Besides bread based confections, making alcohol from fruit is one of the oldest biotech processes. But what is really behind the transformation of grapes into wonderful wines, or even champagne?

Colorful beverages

As we are talking about biotechnology, it is crucial to discuss the micro-organisms involved in the process. But I think you would also love to know how you get different colours in wine!


Grape cultivation, wine making and commerce in ancient Egypt circa 1500 BC 


Contrary to popular belief, the difference in wine colour does not depend on the kind of grape used, but lies in the order of steps in the wine-making process:

  • Grapes, which are put into fermentation directly and pressed after, will produce Red Wine
  • Those who are first pressed and then put into fermentation will make White Wine

This means you can make white wine from grapes too.

In other words, the fermentation of the juice only or the fermentation of the whole grapes change the color of the wine. For the taste, it will also depend of the barrel (wood, steal or terracotta jars)…and secret ingredients added by the vineyard, both during the Aging period (Élevage in French).

The ‘Vinification process’ – As you can see, the difference in wine colour is due to the order of steps (CC: OccasionVin France)

What about “rosé“?

The production of that pale pink in-between type of wine, rosé, uses the same process as for white wine – except a different type of grape is used in this case.

Otherwise, after vinification, some vineyards like to simply mix a little red and white wine together, which is kind of cheating, but as long as the result remains tasty, it seems fine to me 😉

And the microbes?

Now, the micro-organisms used for the fermentation. In fact there are two different types:

The first used is a yeast that transforms the sugar in alcohol + CO2. Typically, the yeast culture needs around 15-20g of sugar to create 1%vol of alcohol. And of course. the most commonly used yeast is Baker’s Yeast – aka Saccharomyces cerevisiae. The type of yeast used also impacts the final result.

Secondly, a bacterial culture reduces the acidity of the wine. This is for malo-lactic fermentation, (transforming malolactic acid into lactic acid + CO2). Examples of such species of lactic acid bacteria include Oenococcus oeni and the process takes place during the second fermentation stage.

So, there are essentially two fermentation stages with two types of micro-organisms.

Left: Saccharomyces cerevisiae yeast using in the first Fermentation stage. Right: Lactic Acid Bacteria used for second fermentation (Source: Wikipedia Commons / Public Domain)
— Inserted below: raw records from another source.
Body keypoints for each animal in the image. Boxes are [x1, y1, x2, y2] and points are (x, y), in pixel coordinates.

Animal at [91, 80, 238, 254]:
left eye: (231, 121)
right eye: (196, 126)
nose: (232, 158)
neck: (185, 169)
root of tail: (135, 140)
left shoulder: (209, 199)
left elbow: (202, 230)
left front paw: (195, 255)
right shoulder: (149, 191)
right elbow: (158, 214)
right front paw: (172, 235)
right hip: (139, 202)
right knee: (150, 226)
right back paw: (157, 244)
How to stop the fermentation process

To ensure the stability of those bacteria and yeasts, Sulfur dioxide (SO2) is added to the grape juice at the beginning of the process (to protect the wine from bad cultures growing and preserve its integrity / stop ‘browning’). The fermentation process can also stopped by cooling down the temperature (i.e. preventing the microbial enzymes involved from working efficiently).

Another method used is the adding of a high degree alcohol such as brandy (which kills the microbes), but this also changes the wine — i.e. fortified wine is produced instead.

Also, if you stop the process after all the sugar is consumed, the wine will be “dry“, whereas if it has been stopped before, it will be considered “sweet“.

What a wonderfully logical process, don’t you think?

The amount of CO2 contained in a single bottle represent 5 litters, which explains the popping!

And why does champagne ‘pop’ when opened?

This popping noise is a result of the third fermentation stage taking place in the bottle.

After the whole wine process is performed and the wine is bottled, a precise quantity of yeast and sugar is added. Due to normal respiration, this culture therefore produces a precise quantity of CO2 that gives you a nice headache if over-consumed!

So now that the secrets of wine and champagne have all but been revealed, I wish you a wonderful New Year’s Eve – and please enjoy such beverages from across the world (because, yes, good wines do not only come from France) in moderation.